#### TEXTE FOURNI:

▬▬▬▬▬▬

Niger: un nouveau sommet de la Cédéao alors que le dialogue avec les putschistes est au point mort
Les chefs d’État ouest-africains sont attendus ce jeudi 10 août pour un sommet extraordinaire de la Cédéao. Un seul sujet sera à l’ordre du jour : la situation au Niger. Les dirigeants vont devoir faire le choix, dix jours après le coup d’État, entre le dialogue ou l’opération militaire.
Les
chefs d’État ouest-africains vont-ils annoncer une opération militaire ?
Ou bien dévoiler des avancées significatives dans leurs prises de
contact avec la junte nigérienne ? La perspective d’une opération
militaire semble bel et bien s’éloigner, mais les militaires postés à
Niamey affichent toujours une attitude intraitable.
Quoi qu’il en
soit, la Communauté économique des États de l’Afrique de l’Ouest
(Cédéao) vit un moment crucial alors que ses tentatives répétées pour
esquisser une sortie de crise ont semblé bien vaines jusque-là.
L’existence même de la Cédéao est en jeu, selon le président de
Guinée-Bissau.
La situation est difficile pour l’organisation,
car la pression monte clairement entre la Cédéao et les putschistes
depuis le coup d’État qui a renversé le président nigérien Mohamed
Bazoum.
« Aucune option n’a été écartée »
Aux
sanctions économiques, les militaires au pouvoir à Niamey ont opposé
leur refus d’établir un dialogue. Une première délégation nigériane a dû
faire demi-tour la semaine dernière, puis c’est une mission conjointe
de la Cédéao, de l’Union africaine et de l’ONU qui a été éconduite lundi
soir.
Pourtant, les liens ne semblent pas totalement rompus. Ce
mercredi, l’ancien émir de Kano et ex-gouverneur de la Banque centrale
nigériane, le très respecté Lamido Sanusi, a finalement pu rencontrer le
général Abdourahamane Tiani à Niamey. « Je suis venu en espérant que ma
visite puisse ouvrir la voie au dialogue. J’ai eu des échanges francs
et constructifs avec le général Tiani et je retourne rencontrer le
président nigérian pour lui faire le compte rendu », a déclaré Lamido
Sanusi, qui a précisé ne pas être un émissaire du gouvernement de son
pays.
Le sommet s’ouvrira et se fermera avec une prise de parole
du président nigérian Bola Ahmed Tinubu, l’actuel patron de la Cédéao,
dont l’avenir est plus que jamais sur la sellette. L’homme d’État a
réaffirmé que le dialogue restait la « meilleure voie à suivre » mais «
aucune option n’a été écartée », précise son porte-parole.
Une
ambiguïté partagée par la délégation ivoirienne menée par Alassane
Ouattara accompagné par son directeur de cabinet, Fidèle Sarassoro, et
la secrétaire générale adjointe de la présidence, Masséré Touré. Les
ministres des Affaires étrangères et des Finances ainsi que le chef
d’état-major des armées seront aussi présents. Et selon une source
proche du gouvernement, la position de la Côte d’Ivoire devrait rester
ferme pour resserrer l’étau sur la junte nigérienne.

▬▬▬▬▬▬

#### JEU DE DONNÉES:
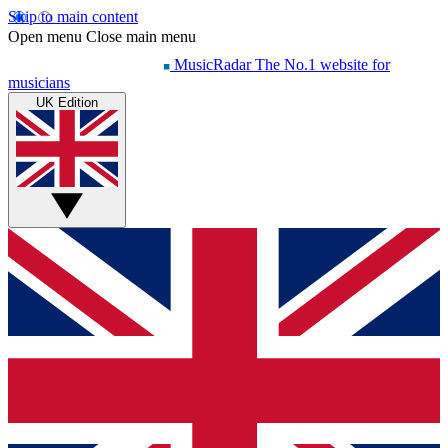
Skip to main content
Open menu
Close main menu
MusicRadar
The No.1 website for
musicians
UK Edition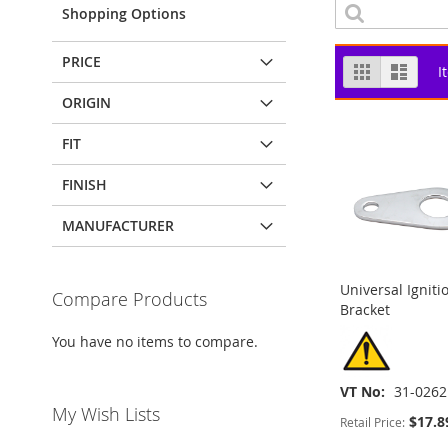
Shopping Options
PRICE
View
Grid
List
I
as
ORIGIN
FIT
FINISH
MANUFACTURER
Universal Igniti
Compare Products
Bracket
You have no items to compare.
VT No
31-0262
My Wish Lists
$17.8
Retail Price:
ADD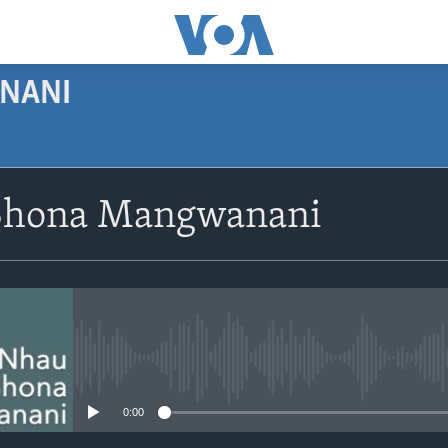
NANI
SUBSCRIBE
Shona Mangwanani
Subscribe
No media source currently avail
0:00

▬▬▬▬▬▬

#### PROBLÈMES À RÉSOUDRE:
(1) Répondez aux questions suivantes à partir de l'article sur le Niger :
(a) Quel jour les chefs d'État ouest-africains sont-ils attendus pour le sommet extraordinaire de la Cédéao ?
(b) Qui Lamido Sanusi a-t-il pu rencontrer à Niamey ce mercredi ?
(c) Qui mène la délégation ivoirienne ?
(2) Prolongez l'article sur le sommet de la Cédéao consacré au Niger après sa dernière phrase.

#### RÉPONSES RÉDIGÉES:
(1)
(a) Le jeudi 10 août.
(b) Le général Abdourahamane Tiani.
(c) Alassane Ouattara.

(2)
Mais pour le
moment, la Côte d’Ivoire entend jouer la pondération afin de mobiliser
l’opinion internationale pour l’étape suivante, qui pourrait être
militaire. L’objectif principal étant de faire des putschistes au Niger
un exemple pour la sous-région, explique notre source, même si le rôle
de la Côte d’Ivoire dans une éventuelle intervention armée de la Cédéao
n’a pas encore été précisé par les autorités.
Appels au dialogue
Et
plus le sommet se rapproche, plus les voix se font entendre contre une
opération militaire qui déstabiliserait fortement la région. Par
exemple, dans une lettre adressée à Bola Tinubu, plusieurs anciens
Premiers ministres et présidents de l’Assemblée nationale du Niger ont
appelé au dialogue avec les putschistes.
Ils se disent «
préoccupés » par l’avenir du Niger. L’ex-président Ousmane, les anciens
premiers ministres Rafini, Oumarou ou encore Amadou dénoncent la «
menace d’intervention militaire » de la Cédéao. « Nous vous demandons
d’user des voies diplomatiques et politiques pour trouver avec l’armée
des solutions pacifiques et constructives. » Au total, ils sont quatorze
anciens dirigeants nigériens à avoir signé ce courrier adressé à Bola
Tinubu demandant également « la levée de toutes les sanctions » de la
Cédéao. « Elles sont, de notre point de vue, insupportables, inefficaces
et inappropriées et auront des conséquences catastrophiques et
inimaginables », concluent-ils.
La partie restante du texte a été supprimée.